((

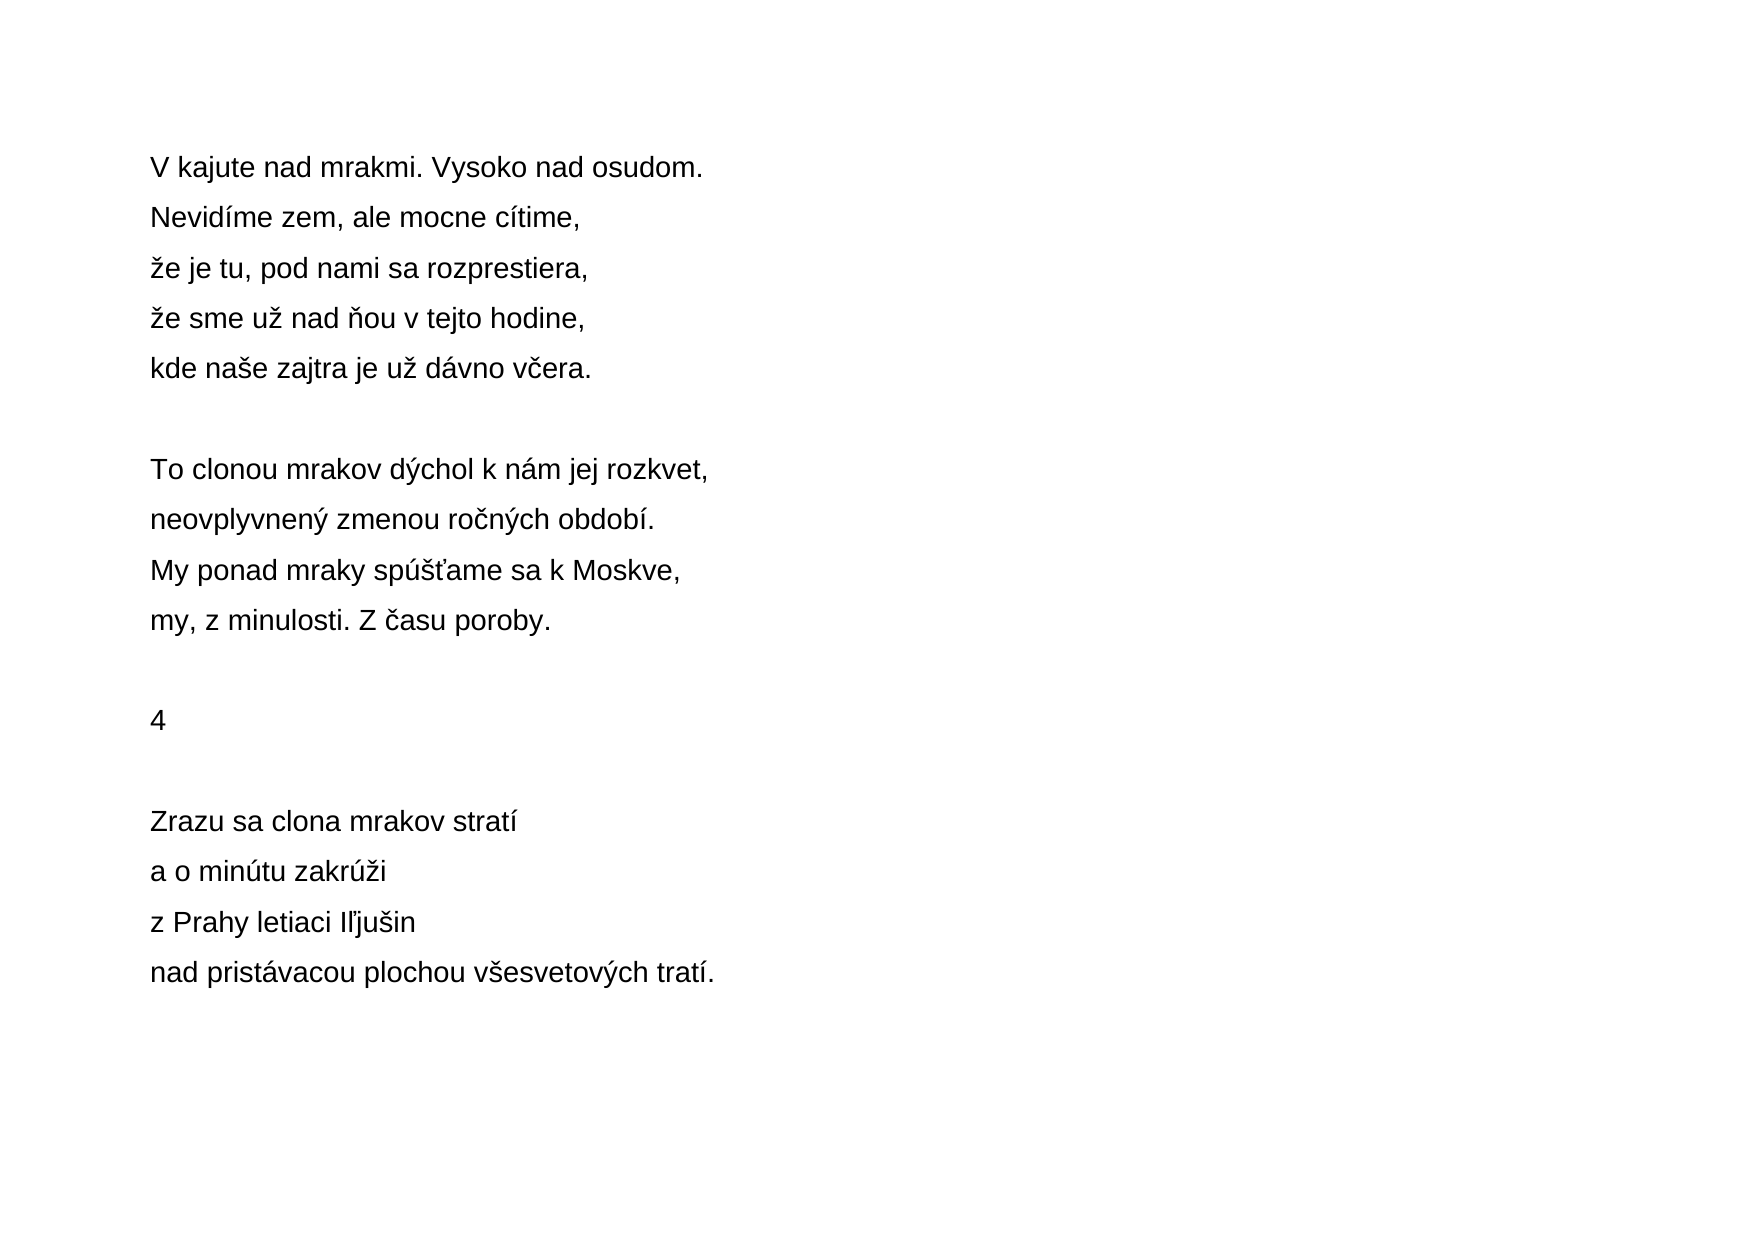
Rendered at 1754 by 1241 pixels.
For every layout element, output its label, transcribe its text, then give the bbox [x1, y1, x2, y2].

text kde naše zajtra je už dávno včera. [150, 351, 1243, 385]
text nad pristávacou plochou všesvetových tratí. [150, 955, 1243, 988]
text neovplyvnený zmenou ročných období. [150, 502, 1243, 536]
text z Prahy letiaci Iľjušin [150, 905, 1243, 938]
text My ponad mraky spúšťame sa k Moskve, [150, 552, 1243, 586]
text že sme už nad ňou v tejto hodine, [150, 301, 1243, 334]
text Zrazu sa clona mrakov stratí [150, 804, 1243, 838]
text že je tu, pod nami sa rozprestiera, [150, 251, 1243, 284]
text my, z minulosti. Z času poroby. [150, 603, 1243, 636]
text Nevidíme zem, ale mocne cítime, [150, 200, 1243, 234]
text 4 [150, 703, 1243, 737]
text To clonou mrakov dýchol k nám jej rozkvet, [150, 452, 1243, 485]
text a o minútu zakrúži [150, 854, 1243, 888]
text V kajute nad mrakmi. Vysoko nad osudom. [150, 150, 1243, 183]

))

*Task objective:* Reproduce these lines with "bbox" replaced by "bounding box" and all else unchanged, omitting the picture.

*Exercise response:*
Rendered at 1754 by 1241 pixels.
For every layout element, output its label, transcribe its text, then give the bounding box [x1, y1, x2, y2].

text kde naše zajtra je už dávno včera. [150, 351, 1243, 385]
text nad pristávacou plochou všesvetových tratí. [150, 955, 1243, 988]
text neovplyvnený zmenou ročných období. [150, 502, 1243, 536]
text z Prahy letiaci Iľjušin [150, 905, 1243, 938]
text My ponad mraky spúšťame sa k Moskve, [150, 552, 1243, 586]
text že sme už nad ňou v tejto hodine, [150, 301, 1243, 334]
text Zrazu sa clona mrakov stratí [150, 804, 1243, 838]
text že je tu, pod nami sa rozprestiera, [150, 251, 1243, 284]
text my, z minulosti. Z času poroby. [150, 603, 1243, 636]
text Nevidíme zem, ale mocne cítime, [150, 200, 1243, 234]
text 4 [150, 703, 1243, 737]
text To clonou mrakov dýchol k nám jej rozkvet, [150, 452, 1243, 485]
text a o minútu zakrúži [150, 854, 1243, 888]
text V kajute nad mrakmi. Vysoko nad osudom. [150, 150, 1243, 183]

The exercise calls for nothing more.